Query I am using to get the vendor's associated with an item:
SELECT * FROM PS_ITM_VENDOR
WHERE INV_ITEM_ID = '1003'Example 1. Results from PS_ITM_VENDOR table related to Item 1003:
SETID INV_ITEM_ID VENDOR_SETID VENDOR_ID ITMV_PRIORITY_LOC ITM_ID_VNDR ITM_VNDR_PRIORITY
SHARE 1003 SHARE 84764A 000001 CFG246 3
SHARE 1003 SHARE CAMLAB 000001 CAT895 4
SHARE 1003 SHARE GYRENT 000001 TDOC-7FS 2
SHARE 1003 SHARE RLMED 000001 CAT895 1I want to select the vendor for this Item ID that has the lowest ITM_VNDR_PRIORITY (1 in this example which is for VENDOR_ID "RLMED") and only return that vendor's rows to this query below (which does NOT contain the field ITM_VNDR_PRIORITY )where I am currently returning ALL vendor's associated to the item:
SELECT *FROM PS_ITM_VNDR_UOM UPDEV
WHERE INV_ITEM_ID = '1003'Example 2. Results from PS_ITM_VNDR_UOM related to item 1003:
SETID INV_ITEM_ID VENDOR_SETID VENDOR_ID VNDR_LOC
SHARE 1003 SHARE GYRENT 000001
SHARE 1003 SHARE RLMED 000001
SHARE 1003 SHARE 84764A 000001
SHARE 1003 SHARE CAMLAB 000001
SHARE 1003 SHARE GYRENT 000001
SHARE 1003 SHARE RLMED 000001I want this query to return only the item's associated with Vendor "RLMED" (bolded above) based on that vendor having the lowest (MIN) priority in the other table (PS_ITM_VENDOR) I want this query to return only the item's associated with Vendor "RLMED" based on that vendor having the lowest (MIN) priority in the other table PS_ITM_VENDOR (in example 1). This is what I have written so far as I'm not sure how to only get the vendor Id with the minimum ITM_VNDR_PRIORITY associated to the item.[/code]. This is what I have written so far as I'm not sure how to only get the vendor Id with the minimum ITM_VNDR_PRIORITY associated to the item.

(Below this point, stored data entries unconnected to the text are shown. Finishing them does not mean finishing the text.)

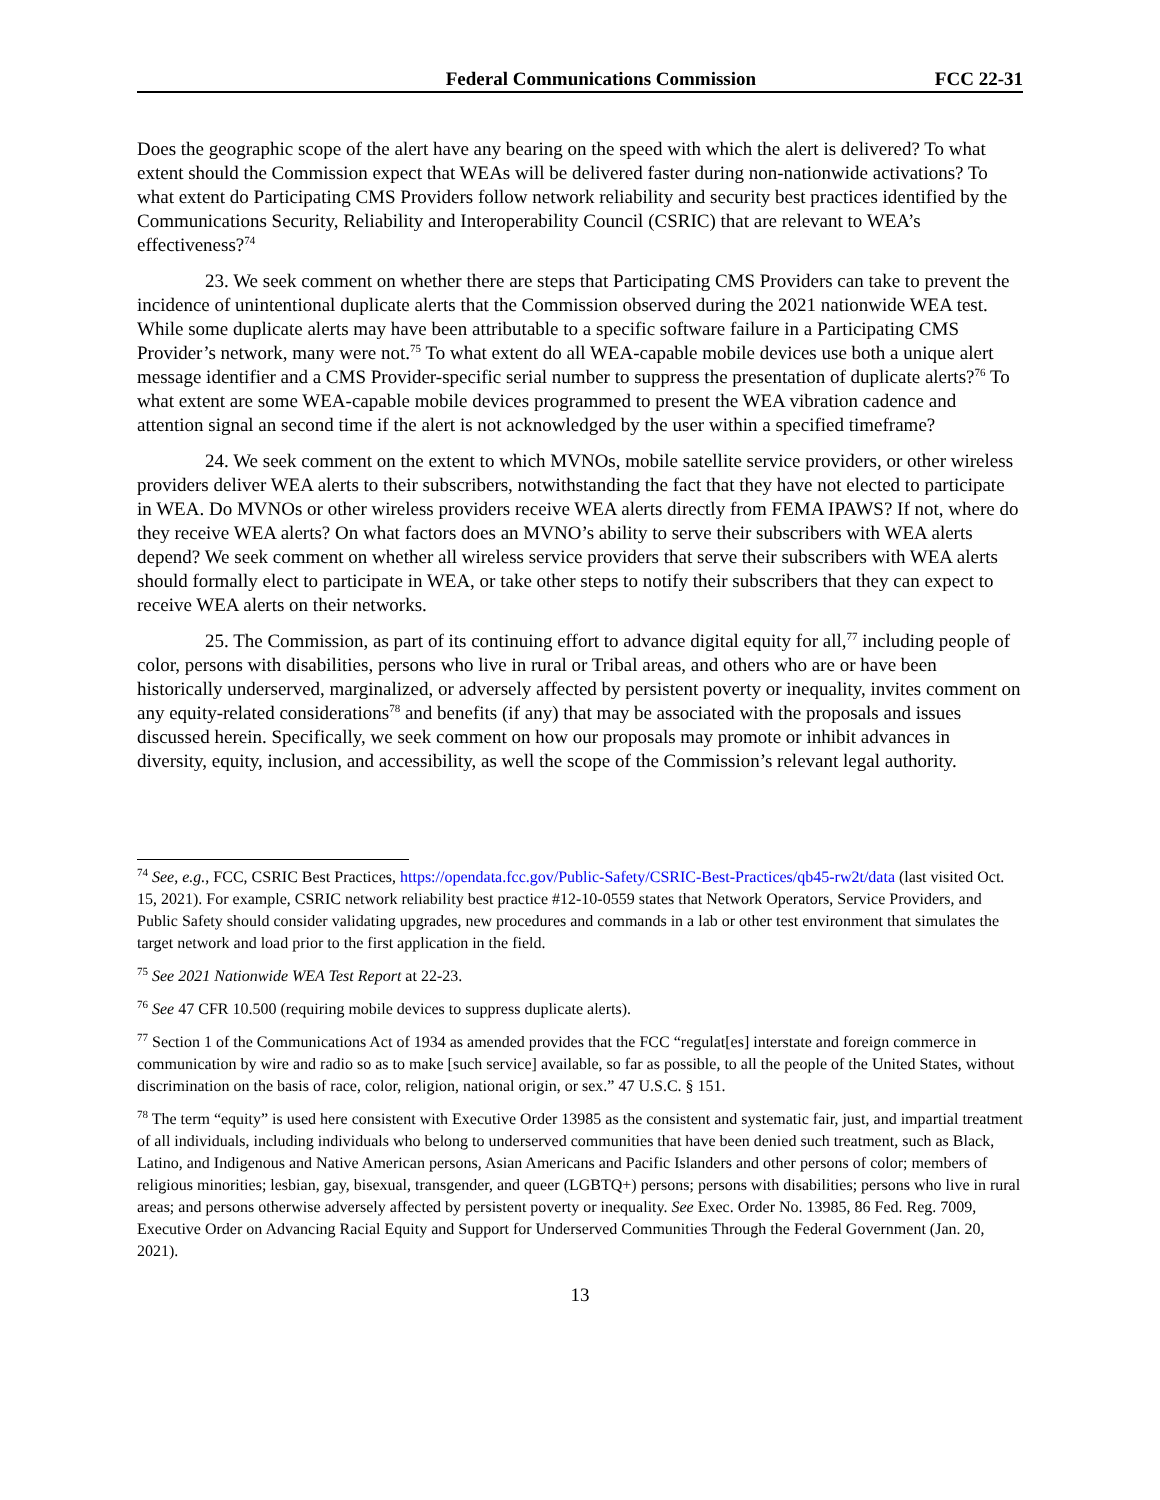Federal Communications Commission FCC 22-31
Does the geographic scope of the alert have any bearing on the speed with which the alert is delivered? To what extent should the Commission expect that WEAs will be delivered faster during non-nationwide activations? To what extent do Participating CMS Providers follow network reliability and security best practices identified by the Communications Security, Reliability and Interoperability Council (CSRIC) that are relevant to WEA’s effectiveness?<sup>74</sup>
23. We seek comment on whether there are steps that Participating CMS Providers can take to prevent the incidence of unintentional duplicate alerts that the Commission observed during the 2021 nationwide WEA test. While some duplicate alerts may have been attributable to a specific software failure in a Participating CMS Provider’s network, many were not.<sup>75</sup> To what extent do all WEA-capable mobile devices use both a unique alert message identifier and a CMS Provider-specific serial number to suppress the presentation of duplicate alerts?<sup>76</sup> To what extent are some WEA-capable mobile devices programmed to present the WEA vibration cadence and attention signal an second time if the alert is not acknowledged by the user within a specified timeframe?
24. We seek comment on the extent to which MVNOs, mobile satellite service providers, or other wireless providers deliver WEA alerts to their subscribers, notwithstanding the fact that they have not elected to participate in WEA. Do MVNOs or other wireless providers receive WEA alerts directly from FEMA IPAWS? If not, where do they receive WEA alerts? On what factors does an MVNO’s ability to serve their subscribers with WEA alerts depend? We seek comment on whether all wireless service providers that serve their subscribers with WEA alerts should formally elect to participate in WEA, or take other steps to notify their subscribers that they can expect to receive WEA alerts on their networks.
25. The Commission, as part of its continuing effort to advance digital equity for all,<sup>77</sup> including people of color, persons with disabilities, persons who live in rural or Tribal areas, and others who are or have been historically underserved, marginalized, or adversely affected by persistent poverty or inequality, invites comment on any equity-related considerations<sup>78</sup> and benefits (if any) that may be associated with the proposals and issues discussed herein. Specifically, we seek comment on how our proposals may promote or inhibit advances in diversity, equity, inclusion, and accessibility, as well the scope of the Commission’s relevant legal authority.
<sup>74</sup> See, e.g., FCC, CSRIC Best Practices, https://opendata.fcc.gov/Public-Safety/CSRIC-Best-Practices/qb45-rw2t/data (last visited Oct. 15, 2021). For example, CSRIC network reliability best practice #12-10-0559 states that Network Operators, Service Providers, and Public Safety should consider validating upgrades, new procedures and commands in a lab or other test environment that simulates the target network and load prior to the first application in the field.
<sup>75</sup> See 2021 Nationwide WEA Test Report at 22-23.
<sup>76</sup> See 47 CFR 10.500 (requiring mobile devices to suppress duplicate alerts).
<sup>77</sup> Section 1 of the Communications Act of 1934 as amended provides that the FCC “regulat[es] interstate and foreign commerce in communication by wire and radio so as to make [such service] available, so far as possible, to all the people of the United States, without discrimination on the basis of race, color, religion, national origin, or sex.” 47 U.S.C. § 151.
<sup>78</sup> The term “equity” is used here consistent with Executive Order 13985 as the consistent and systematic fair, just, and impartial treatment of all individuals, including individuals who belong to underserved communities that have been denied such treatment, such as Black, Latino, and Indigenous and Native American persons, Asian Americans and Pacific Islanders and other persons of color; members of religious minorities; lesbian, gay, bisexual, transgender, and queer (LGBTQ+) persons; persons with disabilities; persons who live in rural areas; and persons otherwise adversely affected by persistent poverty or inequality. See Exec. Order No. 13985, 86 Fed. Reg. 7009, Executive Order on Advancing Racial Equity and Support for Underserved Communities Through the Federal Government (Jan. 20, 2021).
13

This is the code I have written so far, using a sub-query to try to get the MIN Priority:
SELECT *FROM PS_ITM_VNDR_UOM UPDEV
LEFT OUTER JOIN PS_ITM_VENDOR UPDEC ON UPDEV.SETID = UPDEC.SETID
AND UPDEV.INV_ITEM_ID = UPDEC.INV_ITEM_ID
AND UPDEV.VENDOR_SETID = UPDEC.VENDOR_SETID
AND UPDEV.VENDOR_ID = UPDEC.VENDOR_ID
WHERE UPDEV.INV_ITEM_ID = '1003' AND EXISTS
(SELECT MIN(ITM_VNDR_PRIORITY)
FROM PS_ITM_VENDOR UPDEC
WHERE UPDEC.INV_ITEM_ID = UPDEV.INV_ITEM_ID
AND UPDEC.VENDOR_ID = UPDEC.VENDOR_ID)However I am still getting back all vendor's associated with this item, instead of just RLMED.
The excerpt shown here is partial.